- _Materials provided_:
──────

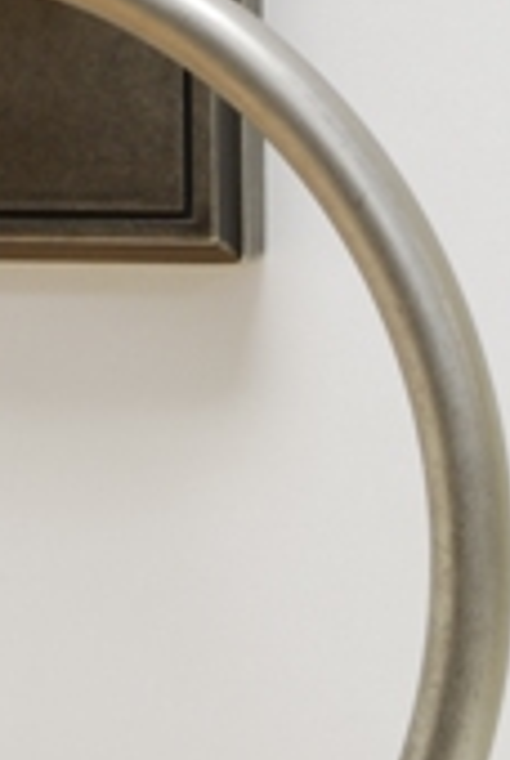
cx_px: -13
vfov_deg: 6.6
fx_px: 6558
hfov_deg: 4.4
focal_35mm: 310
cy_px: -80
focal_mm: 55
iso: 100
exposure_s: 1.8
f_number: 18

──────

Apart from the pictures, every record must be set down exactly.

cx_px: -13
vfov_deg: 6.6
fx_px: 6558
hfov_deg: 4.4
focal_35mm: 310
cy_px: -80
focal_mm: 55
iso: 100
exposure_s: 1.8
f_number: 18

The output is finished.